Shutdown affects local veterans

PARKERSBURG – Five days into the government shutdown some local residents are starting to feel the pinch from the first shutdown in 17 years.

Along with area federal employees who are off the job for the foreseeable future, some local veterans on the G.I. Bill are dealing with delays in the payment of their benefits.

Jared Towner, legislative director of the West Virginia Veterans Coalition, said the effects of the shutdown so far are more like a slowdown in processing.

“Since the shutdown I’ve had 18 calls and four people in person telling me there has been a slowdown in the processing of their benefits,” he said. “I called the Veterans Administration and I was on hold for an hour, but I found out the earlier the benefits will come may be Oct. 9.”

Towner said under normal circumstance once enrollment in the G.I. Bill has been verified, they will receive their money soon.

“If they verify it on Sept. 30 they will get the check on Oct. 3,” he said. “Many people think the G.I. Bill is for education; it’s actually a living stipend for rent, food and other life expenses. Many of us have jobs during the day and are in school as well.”

Towner said the G.I. Bill is one of the most efficient programs but with reduced staff it will take longer to process everything.

Many veterans were told they would get their benefits on Friday but now they have been told it will be next week, he said.

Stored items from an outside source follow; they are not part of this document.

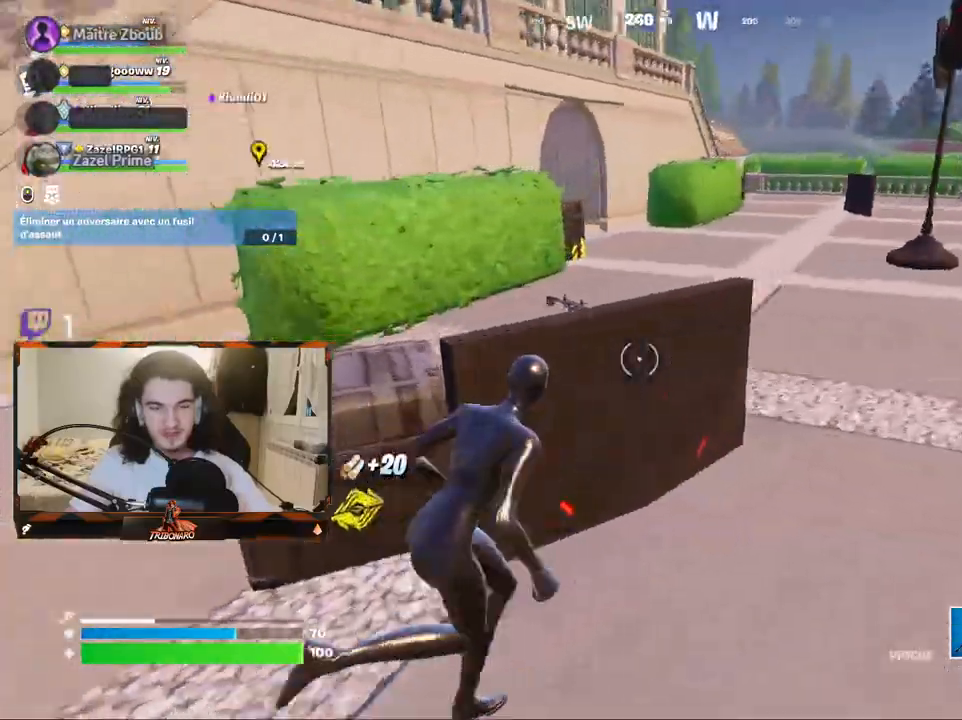
{"keys": ["d", "z"], "mouse": [], "mouse_move": "left", "events": []}
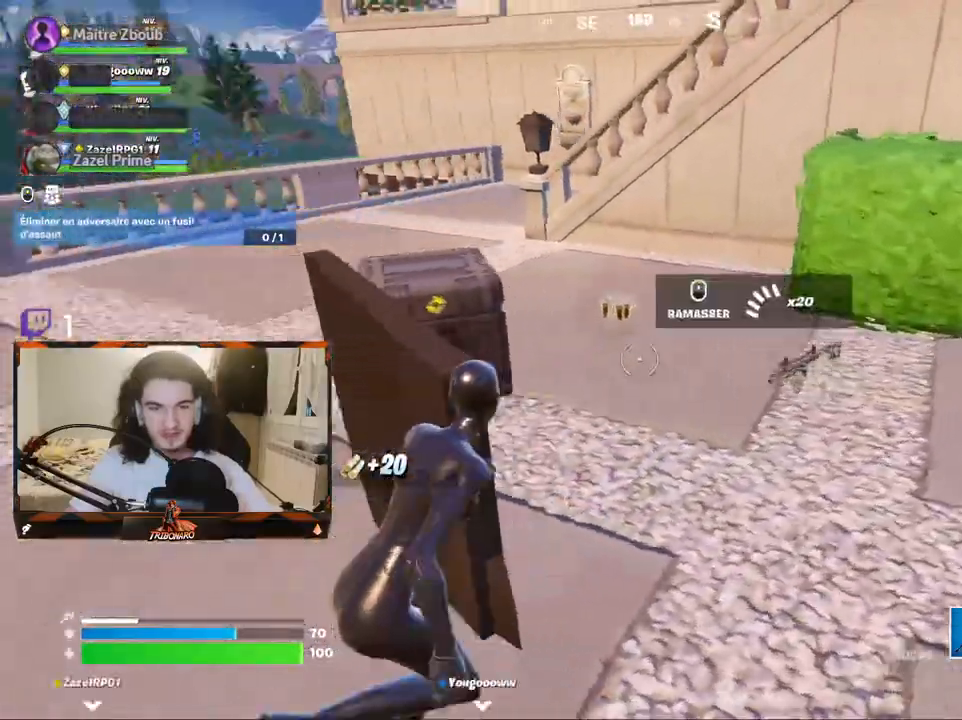
{"keys": ["d", "z"], "mouse": [], "mouse_move": "left", "events": [[34, "d", "up"], [134, "d", "down"], [367, "d", "up"], [500, "d", "down"]]}
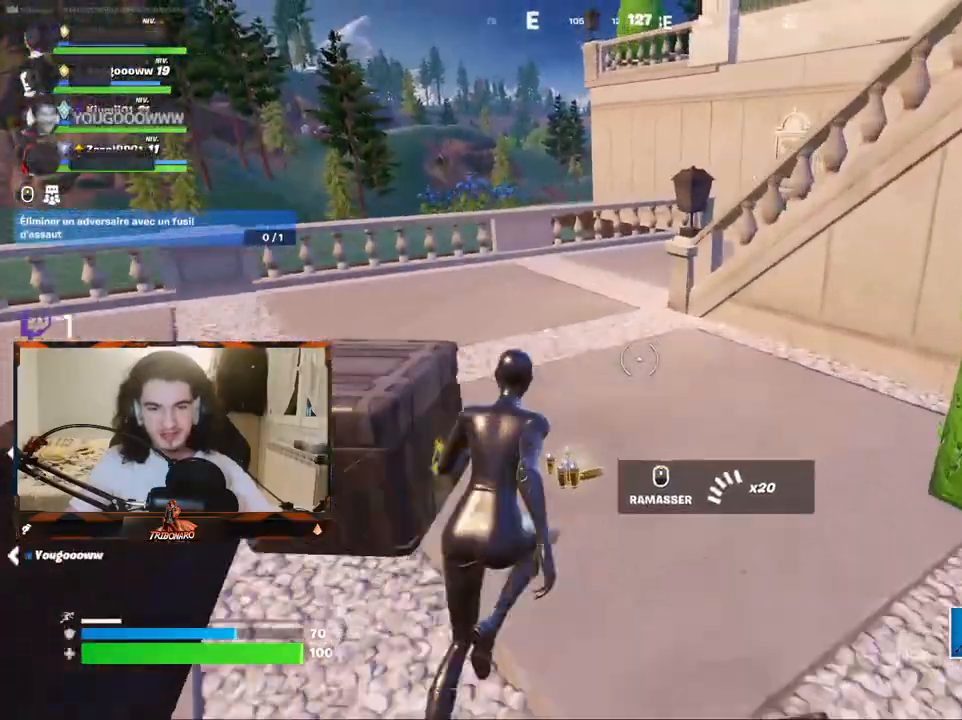
{"keys": ["x", "z"], "mouse": [], "mouse_move": "still", "events": [[50, "d", "up"], [234, "q", "down"], [384, "q", "up"], [417, "x", "down"]]}
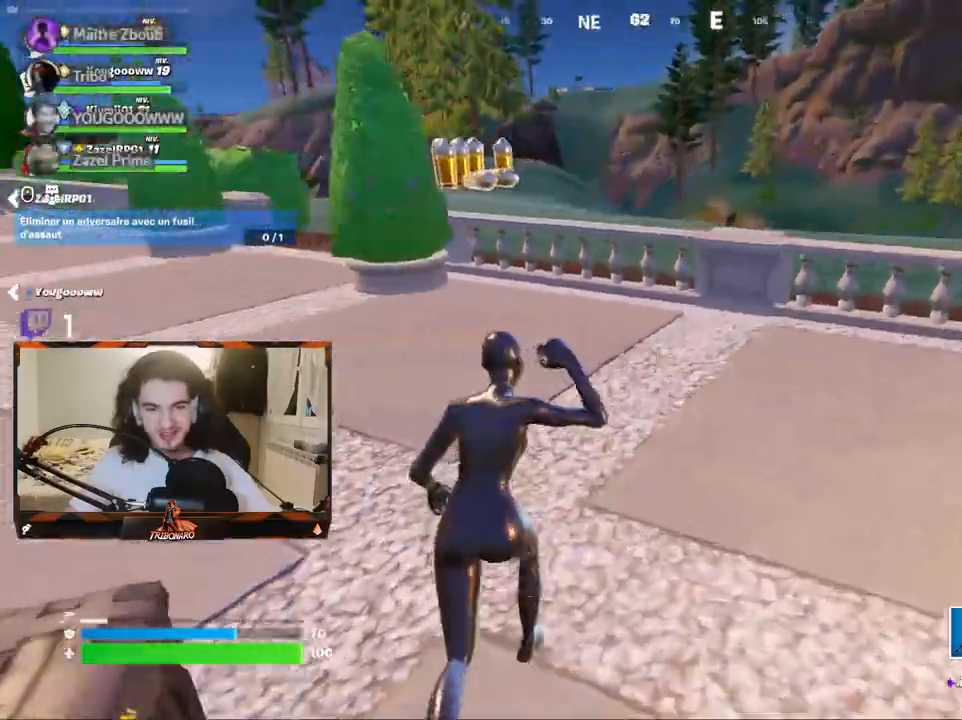
{"keys": ["z"], "mouse": [], "mouse_move": "up", "events": [[67, "x", "up"], [117, "q", "down"], [350, "4", "down"], [434, "q", "up"], [484, "4", "up"]]}
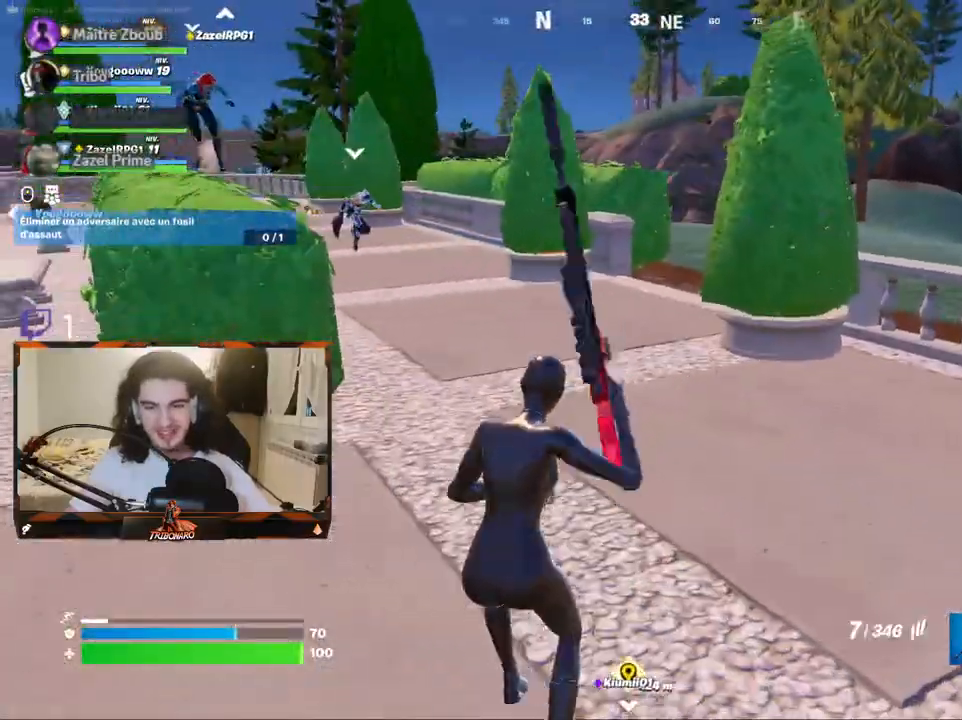
{"keys": ["z"], "mouse": [], "mouse_move": "right", "events": []}
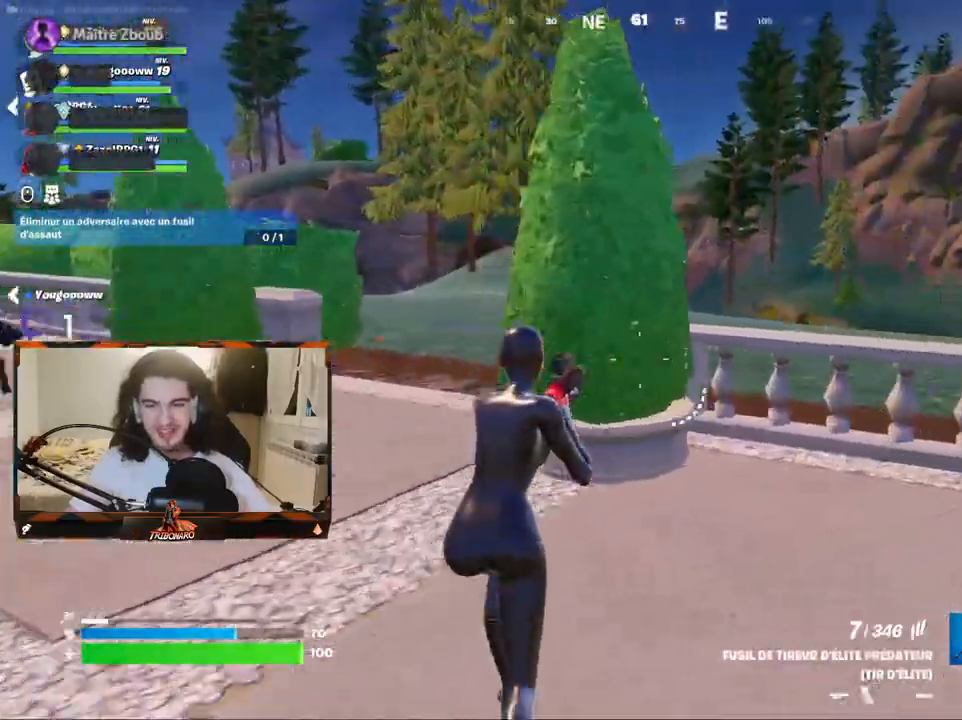
{"keys": ["space", "z"], "mouse": [], "mouse_move": "right", "events": [[417, "space", "down"]]}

“When I called they told me Oct. 9,” he said. “I asked if that was because of the shutdown, but they said they were told to not comment on the shutdown.”

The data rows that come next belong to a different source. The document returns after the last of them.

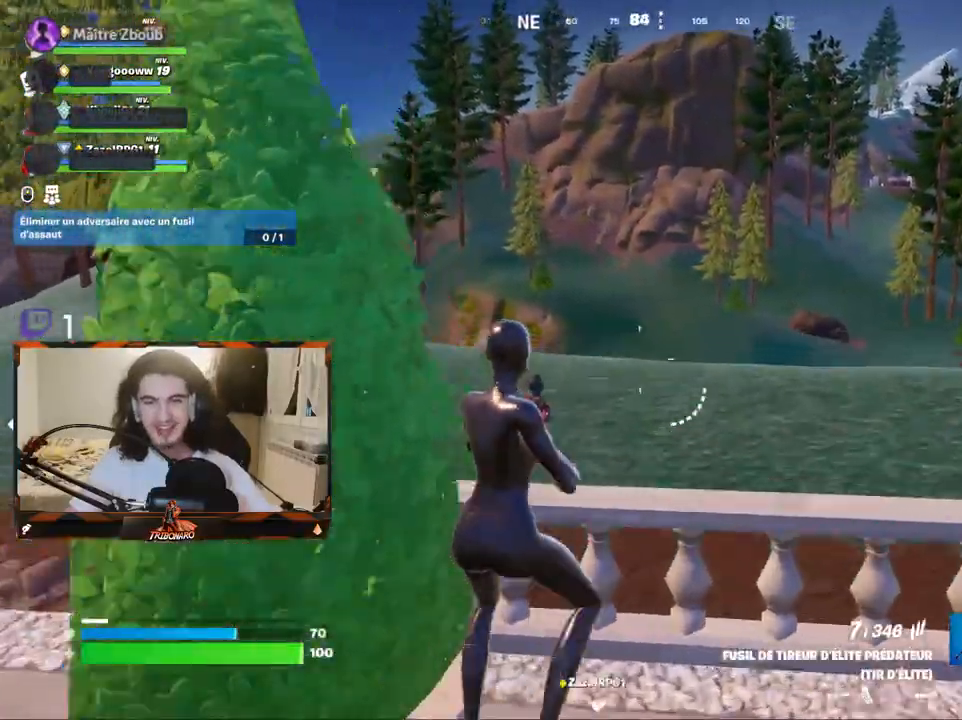
{"keys": ["z"], "mouse": [], "mouse_move": "right", "events": [[67, "space", "up"]]}
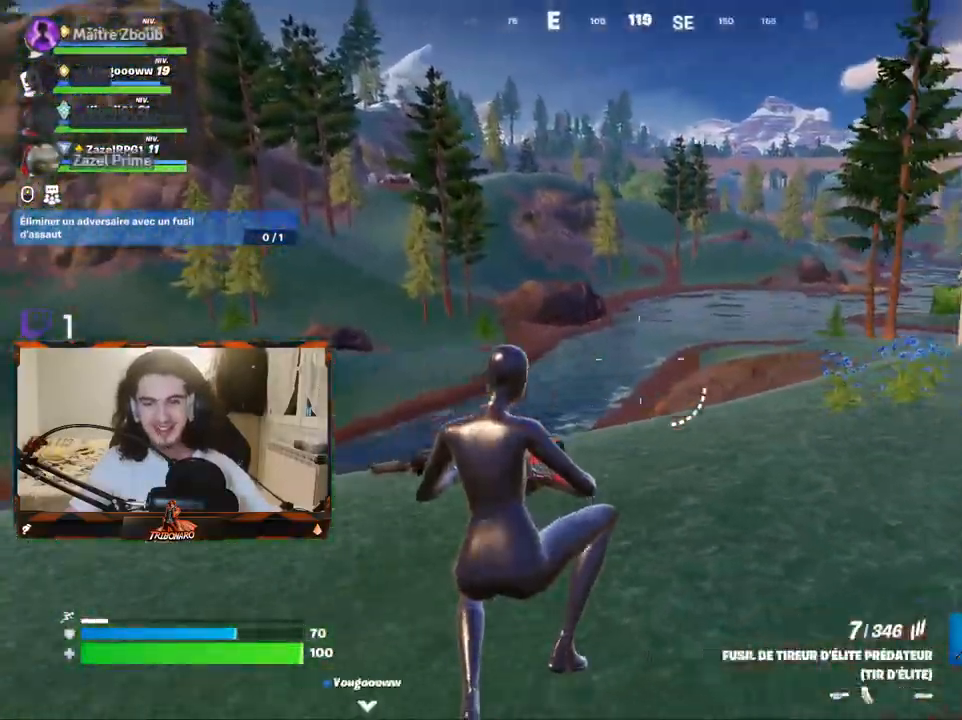
{"keys": ["z"], "mouse": [], "mouse_move": "right", "events": [[184, "a", "down"], [267, "a", "up"]]}
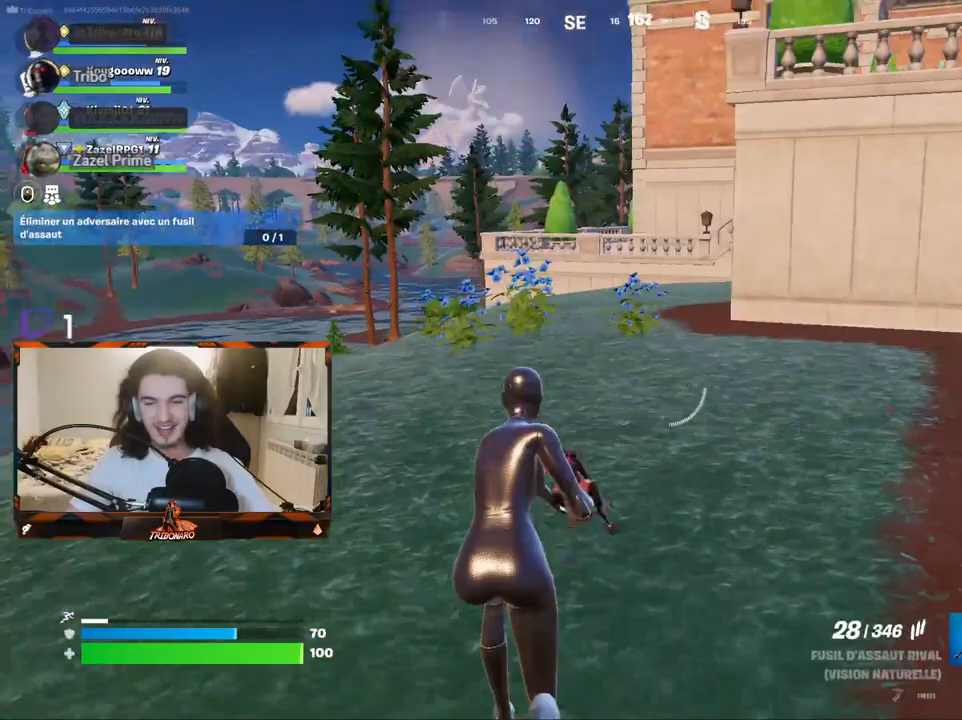
{"keys": ["q", "x", "z"], "mouse": [], "mouse_move": "left", "events": [[234, "q", "down"], [467, "x", "down"]]}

Towner said in the meantime many veterans are anxiously waiting for their benefits.

“There are a lot of people who are scared to death,” he said. “I had a Marine who was in tears; he said he’s afraid his family will be kicked out of their house for not paying their rent or how to feed them. He asked me to call his landlord to assure him he is not a deadbeat.”

Towner said the only thing he has been able to do is tell them to check with local food banks and churches for help.

Towner said he does not fault the Veterans Administration for what has happened; the impasse is beyond its control.

“The VA has done a good job keeping vets informed on the shutdown,” he said. “They have made statements on what to expect but they’ve kept some vague language in there because so much is not known.”

Towner said he has been told if the shutdown is only two to three weeks they will be able to get their money but beyond that is a question.

“They said the November payment for October will be affected if the shutdown lasts,” he said. “It might be a funds issue or a processing issue due to reduced staff.”

While some progress was made in reducing the VA backlog before the shutdown, Towner said the shutdown will put them back where they were before and the backlog could be worse.

“It’s growing by the minute,” he said. “New claims come in and they are in the electronic form of being put on the shelf.”

Towner said VA medical care is funded for the full year and he is not aware of any problems in the payment of benefits to disabled veterans.

So far in other areas there have been no immediate effects from the shutdown.

Tim Brunicardi, director of marketing at the Camden Clark Medical Center, said for now there has been no impact on the hospital. He said the only programs that affect the hospital would be Medicare and Medicaid and are funded.

Carol Jackson, director of the Mid-Ohio Valley Regional Council, said while the council receives many federal grants, they will not be impacted by the shutdown.

“All of the programs have been funded and allocated for this cycle,” she said. “This could impact programs in the next cycle.”

Jill Parsons, president and CEO of the Chamber of Commerce of the Mid-Ohio Valley, said if any local companies have been affected because of government contracts she has not been made aware of the situation.

Charlotte Keim, president and CEO of the Marietta Area Chamber of Commerce, said she is not aware of any problems related to the shutdown and government contracts.

“I’m not aware of any affects locally,” she said. “We are very fortunate we have few businesses that depend on government contracts.”

Dick Wittberg, executive director of the Mid-Ohio Valley Health Department, said no department programs have been affected. But there could be problems later.

“Depending on the length of the shutdown the WIC (Women, Infants and Children) may be affected,” he said.